RubyLLM schema DSL missing object wrapper generated wrong JSON structure with no compile-time error. Fix: mandatory unit test on to_json_schema output for every schema.

What Didn’t Work

UX

Unlike backend code, where the AI arrived at quality solutions with the right rules and context, UI and UX were a different story. Same access to information, but the output quality didn’t follow.

A Claude Code skill called ui-ux-pro-max gave the AI a design intelligence framework for making better style and pattern decisions.

I also added simple_form and ViewComponent with DaisyUI helpers to narrow the decision space: card here, badge there, textarea instead of text input. Less guessing.

It all improved the output, but I still directed creative decisions throughout. Clearest Level 3 territory in the project.

Test Quality

The factory wrote a lot of tests, but early quality was uneven. System tests targeted isolated UI elements instead of complete user workflows. Edge cases were missing. Mocks and stubs were overused, obfuscating bugs in some cases.

I fixed this through interactive sessions where I diagnosed what was going wrong and tightened the testing rules over time. Later output was solid.

Review Skipping

The most expensive mistake in the project. The ship pipeline has a dedicated reviewer subagent, but the orchestrator would sometimes do its own review instead of spawning it. In one early session, it skipped the reviewer on 17 of 18 PRs. The sign-in button broke across three consecutive PRs because the reviewer never ran.

I tightened the rule language and added a prerequisite checkpoint: the orchestrator must verify that reviewer output exists before creating a PR. After tightening, reviews happened. But it’s all instruction-based. There are no hooks or system gates enforcing it. The AI reads the rule and chooses to comply.

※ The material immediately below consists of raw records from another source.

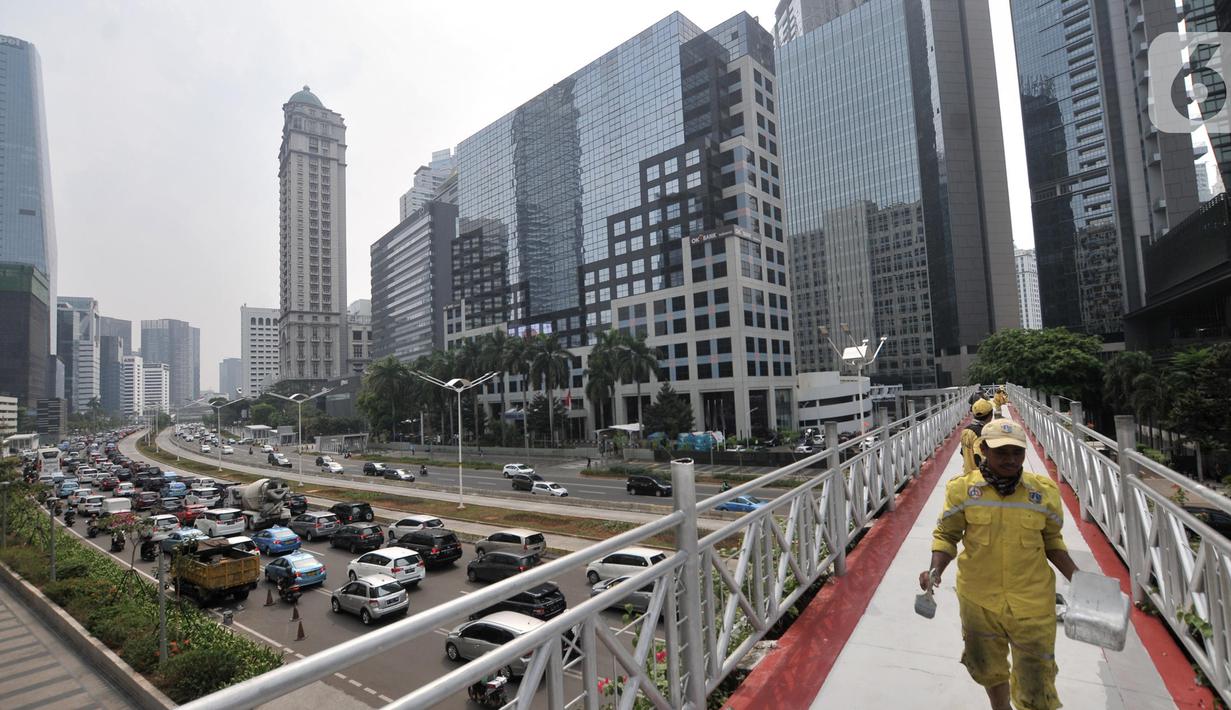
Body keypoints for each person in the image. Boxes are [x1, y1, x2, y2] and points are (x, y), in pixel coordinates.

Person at [921, 419, 1078, 710]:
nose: (1010, 459)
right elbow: (947, 535)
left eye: (1016, 453)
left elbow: (1053, 543)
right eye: (1001, 452)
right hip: (979, 600)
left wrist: (1081, 581)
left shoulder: (1043, 492)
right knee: (988, 667)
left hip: (1032, 601)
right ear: (983, 450)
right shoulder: (963, 491)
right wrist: (935, 571)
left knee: (1037, 679)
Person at [961, 399, 996, 474]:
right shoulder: (981, 434)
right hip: (978, 477)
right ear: (990, 415)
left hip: (967, 474)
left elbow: (962, 452)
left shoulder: (965, 430)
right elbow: (980, 458)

That’s the limit. The AI supervises itself.

Where I Actually Landed

While the initial MVP fell short, it was a good foundation that needed additional attention. I spent a few days in QA and corrective cycles. Some ideas needed rethinking.

Here’s where each layer actually landed:

Area	Level	What that meant
Models, controllers, services, AI integration	L5	Spec in, merged PR out
Overall project (specs, rules, diagnostics)	L4	I drafted specs, diagnosed gaps, tuned rules
UX and product strategy	L3	Tight conversational iteration

Level 4 worked because of iterative rule-hardening: ship, find a gap, write a rule, ship better. The factory improved because the rules got more precise, not because the AI got smarter.

The gap to Level 5: the factory mostly can’t find its own problems, and the AI supervises itself through the process. The rules are the most transferable artifact. They encode hard-won decisions and carry forward to the next project.

The Path to Level 5

Tools like Claude Code, Gemini, Codex and others can’t do Level 5 yet. The AI supervises itself: you give it a skill with 10 steps and trust it to run them all, including reviewing its own work. Subagents and hooks only get you so far. The AI is still the orchestrator.

Level 5 needs an external runtime controlling the process while the AI handles focused tasks in separate sessions. This is why we’re seeing things like StrongDM’s approach and open source projects like Fabro coming about.

The external orchestrator handles the flow, and people with deep industry experience like Alex Bunardzic and Bryan Finster can now encode their methodologies into the AI’s configurations: TDD discipline, continuous delivery, fast feedback. If Alex wants a test mutation step in the pipeline, I believe he’d get it with this approach. I’m looking forward to trying it.

I knew what Level 5 was about through reading. Doing it showed me where the ceiling actually is. Who supervises the process, not how good the AI is at following instructions.